Q&A: Opportunity Calling
As an aide to Secretary of State James A. Baker III in the early 1990s, Scott C. Cleland specialized in telecom policy. Now CEO of Precursor Group, he projects a brighter year, particularly for regional Bells, thanks to shifts he sees at the Federal Communications Commission and industry reshuffling.
Q: What's the outlook for 2003?
A: The story is that telecom bounces back from the bottom.
Q: Couldn't the WorldCom bankruptcy launch a price war that drags down the industry?
A: WorldCom Inc. won't survive independently long term. We're just waiting for it to complete the archaeological digs into its financial records. It'll probably be spring or summer before it has its books in order, but it'll be acquired sometime after that. They've got to merge to lower costs. Both WorldCom and AT&T (T )are likely to get merged into a Bell.
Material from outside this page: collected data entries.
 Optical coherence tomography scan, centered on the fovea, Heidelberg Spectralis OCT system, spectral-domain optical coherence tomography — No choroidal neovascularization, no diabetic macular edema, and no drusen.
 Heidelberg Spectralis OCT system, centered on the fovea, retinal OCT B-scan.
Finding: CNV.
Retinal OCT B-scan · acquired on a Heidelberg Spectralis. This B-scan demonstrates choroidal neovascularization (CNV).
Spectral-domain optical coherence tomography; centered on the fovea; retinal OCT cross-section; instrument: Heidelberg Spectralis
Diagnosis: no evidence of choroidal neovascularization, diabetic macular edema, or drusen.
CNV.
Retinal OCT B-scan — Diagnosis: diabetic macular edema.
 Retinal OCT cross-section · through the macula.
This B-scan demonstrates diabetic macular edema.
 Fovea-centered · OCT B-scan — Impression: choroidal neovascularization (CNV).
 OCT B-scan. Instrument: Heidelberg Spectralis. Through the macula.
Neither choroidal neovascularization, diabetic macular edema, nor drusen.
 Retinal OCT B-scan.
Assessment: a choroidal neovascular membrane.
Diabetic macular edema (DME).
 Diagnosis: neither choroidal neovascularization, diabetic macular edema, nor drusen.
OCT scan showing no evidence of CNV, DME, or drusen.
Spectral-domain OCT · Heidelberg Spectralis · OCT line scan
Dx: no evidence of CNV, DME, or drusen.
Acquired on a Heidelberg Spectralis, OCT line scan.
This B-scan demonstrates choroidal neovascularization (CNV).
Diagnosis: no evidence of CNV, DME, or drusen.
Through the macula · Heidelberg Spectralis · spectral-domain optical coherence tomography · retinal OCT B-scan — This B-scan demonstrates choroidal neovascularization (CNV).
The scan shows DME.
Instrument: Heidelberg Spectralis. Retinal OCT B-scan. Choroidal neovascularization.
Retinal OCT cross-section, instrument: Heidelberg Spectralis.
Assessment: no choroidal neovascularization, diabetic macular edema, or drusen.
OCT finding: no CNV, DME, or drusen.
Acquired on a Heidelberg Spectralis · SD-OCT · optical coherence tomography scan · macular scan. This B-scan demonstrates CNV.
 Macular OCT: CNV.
Q: AT&T is takeover bait, too?
A: AT&T has to merge because Bells are getting into its long-distance business. The FCC is going to stop favoring AT&T and WorldCom with deeply discounted fees to lease local Bell networks in the first quarter of 2003. It'll be the biggest regulatory change in seven years.
Q: What's the outlook for wireless?
A: There needs to be further consolidation, with Nextel Communications Inc. (NXTL ) and T-Mobile USA International likely to find partners.
Q: And for equipment makers?
A: Lucent Technologies Inc. (LU ) and Nortel Networks Ltd. (NT ) are going to be survivors. But optical [network] providers such as Ciena Corp. (CIEN ) will have a tough road. There's a fiber glut.